My movement journey...
I have loved moving from a young age, unable to sit still I was always seeing a route to explore. Up a tree or over the sofa, playing football, rugby, hockey, lacrosse or flying over a skate ramp. Whatever the activity was I was always curious as to what movement possibilities existed in my body. Movement was and is ultimately the thing that kept my attention. How all the sports supported and enhanced each other, it was one big puzzle.
Eventually I found myself in a dance studio, where I discovered a whole new world of options, pushing my body to always find that extra space, strength, stability or range. Over a decade of touring the world provided me with the privilege of working alongside many incredible movement artists that gave me access to processes, making me question and refine my practice.
The most precious thing I learnt was the power in failure. The value being in the attempt rather than the outcome.
“The master has failed more times than the beginner has even tried.”
Stephen McCranie
“The master has failed more times than the beginner has even tried.”
Stephen McCranie
The most precious thing I learnt was the power in failure. The value being in the attempt rather than the outcome.
My experiences of working with people from diverse training backgrounds, inspired me to play with movement and find a way of training that focused around the individual. By breaking down and learning to articulate my own personal processes of discovery has enabled me to become a more conscious practitioner. The opportunities afforded to me as a dancer gave me the access to teach all over, helping me realise I thrived on the process of creating and learning, rather than presenting a performance to an audience.

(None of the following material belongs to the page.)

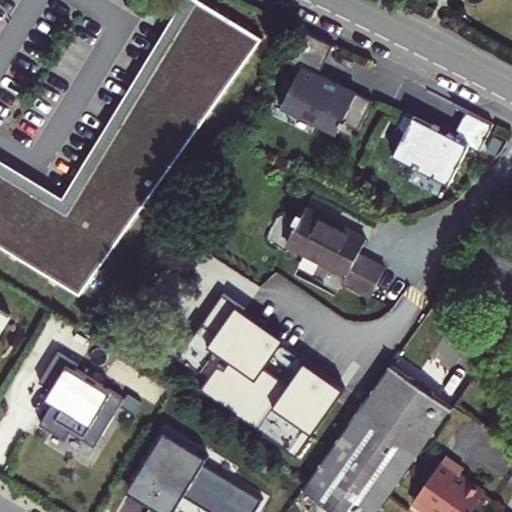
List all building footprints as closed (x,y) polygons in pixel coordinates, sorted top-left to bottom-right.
[(262,39),(197,0),(194,0),(66,213),(0,172),(0,246),(80,295),(262,39)] [(330,45),(304,32),(284,60),(300,67),(292,83),(287,81),(277,102),(295,111),(292,117),(313,127),(315,122),(338,133),(342,125),(344,126),(344,125),(358,131),(373,101),(316,74),(330,45)] [(492,125),(466,112),(453,136),(432,125),(431,127),(404,113),(395,130),(404,134),(391,158),(412,169),(413,166),(419,170),(421,165),(456,184),(474,150),(478,152),(492,125)] [(421,165),(419,170),(454,188),(456,184),(421,165)] [(358,252),(365,236),(307,206),(305,210),(302,208),(297,218),(300,219),(288,242),(347,273),(343,280),(370,294),(385,266),(358,252)] [(286,337),(224,296),(206,323),(219,332),(211,345),(233,359),(259,377),(265,368),(286,337)] [(0,330),(11,313),(0,306),(0,330)] [(78,364),(58,352),(40,380),(59,392),(40,423),(65,439),(70,431),(94,446),(124,399),(75,368),(78,364)] [(299,455),(316,431),(276,405),(290,385),(265,368),(259,377),(233,359),(225,371),(219,366),(202,390),(299,455)] [(345,387),(306,360),(290,385),(276,405),(316,431),(345,387)] [(341,511),(374,511),(451,405),(430,391),(392,364),(306,487),(341,511)] [(380,511),(455,408),(451,405),(374,511),(380,511)] [(209,455),(166,429),(129,489),(166,511),(169,511),(184,489),(221,511),(255,511),(264,499),(205,462),(209,455)] [(466,469),(461,466),(448,457),(414,504),(425,511),(472,511),(485,494),(461,476),(466,469)]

So this is me, and how I arrived where I am today, a time to research and play utilising those wonderings I had as a child. Linking the skills I built in all the different lectures, sports and dance classes I experienced. My constant curiosity to always look for ways to improve and push by exploring something else. Evolving the environment we move in, the challenge, the pattern, the pathway, the focus. Always evolving old ways to help assist and collect new ones.
A baby doesn’t try walking, fall over and think I failed therefore walking is not for me. They see, they try, they challenge and find a way to learn. Exercising that ‘failure’ I didn’t see as a child, as it was just part of playing and discovering the world. I only saw the bruises or grazes I gained from falling, which taught me to get up and try again, by looking for another way to approach it.
So let’s play more with movement and training as adults and experience how that can help us to continue discovering.